===== EXTRACTED ENTRIES =====

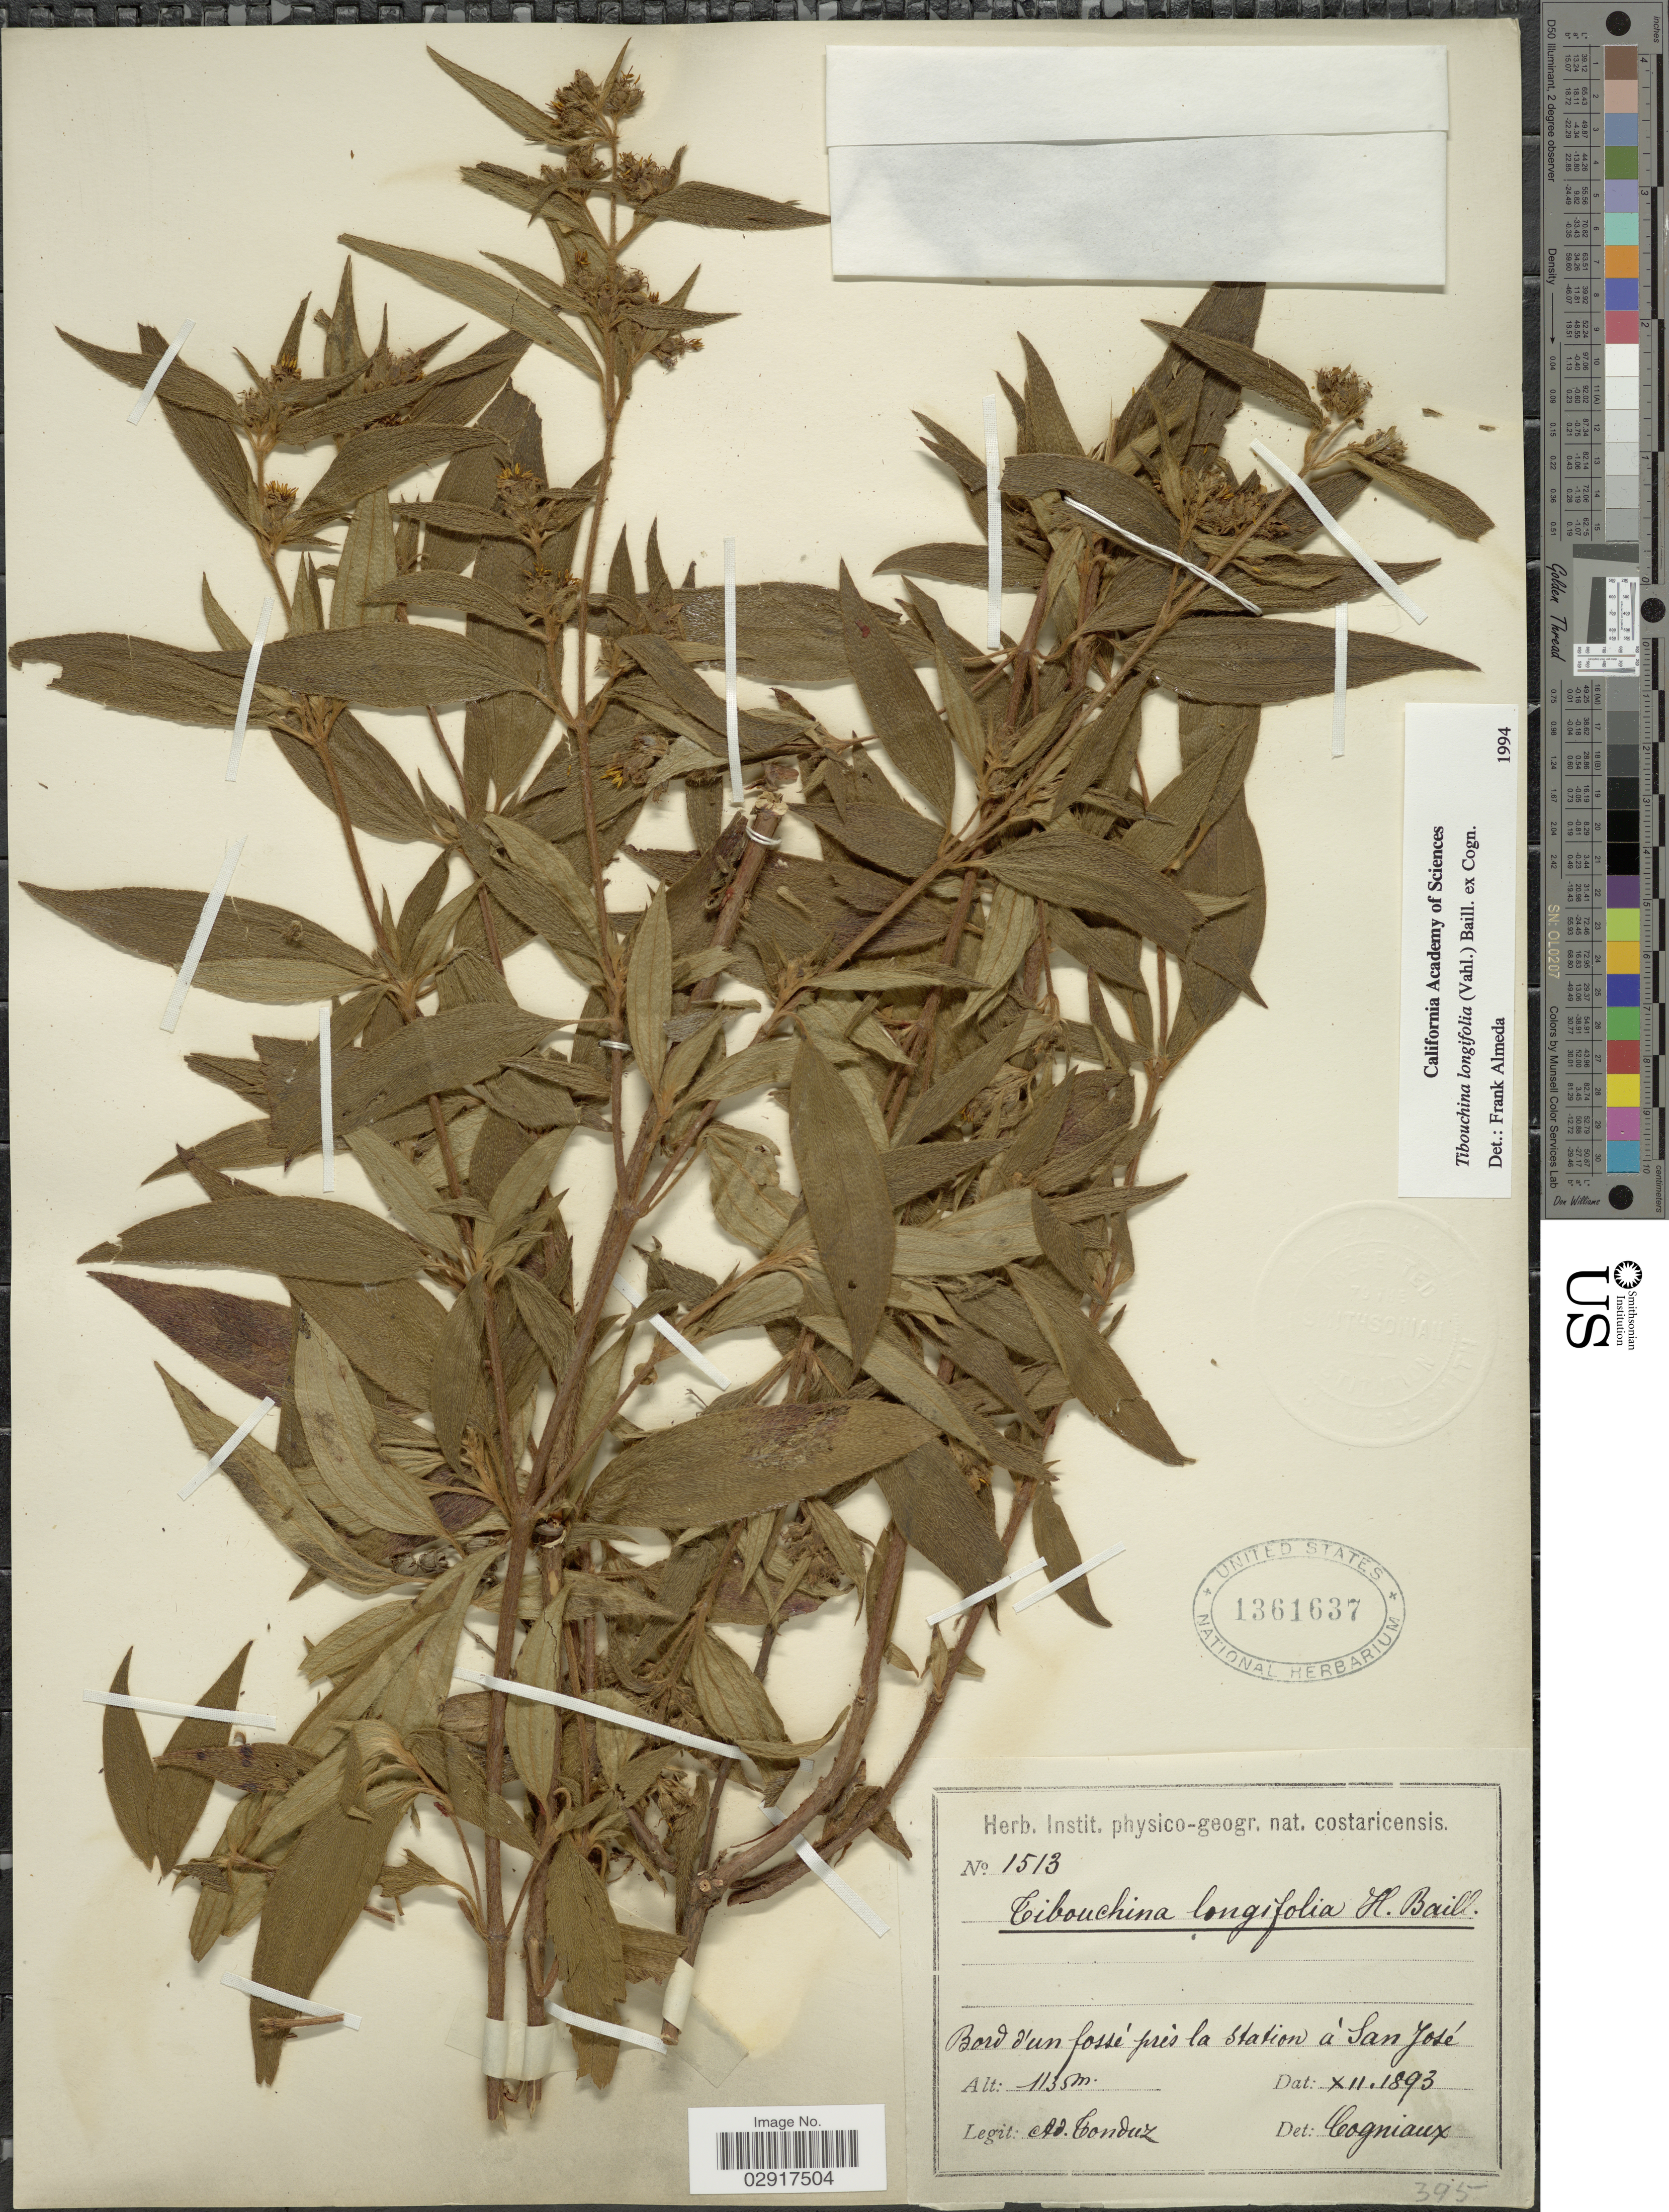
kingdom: Plantae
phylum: Tracheophyta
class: Magnoliopsida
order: Myrtales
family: Melastomataceae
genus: Chaetogastra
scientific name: Chaetogastra longifolia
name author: (Vahl) DC.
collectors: A. Tonduz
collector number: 1513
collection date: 1893-12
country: Costa Rica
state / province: San José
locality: Bord a'un fosse 'prés la station a' San José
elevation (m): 1135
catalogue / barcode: US 1361637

=====

PROBLEM TO WORK ON » Copy every line above exactly, omitting the picture.

RESULT FOR THIS TASK »
kingdom: Plantae
phylum: Tracheophyta
class: Magnoliopsida
order: Myrtales
family: Melastomataceae
genus: Chaetogastra
scientific name: Chaetogastra longifolia
name author: (Vahl) DC.
collectors: A. Tonduz
collector number: 1513
collection date: 1893-12
country: Costa Rica
state / province: San José
locality: Bord a'un fosse 'prés la station a' San José
elevation (m): 1135
catalogue / barcode: US 1361637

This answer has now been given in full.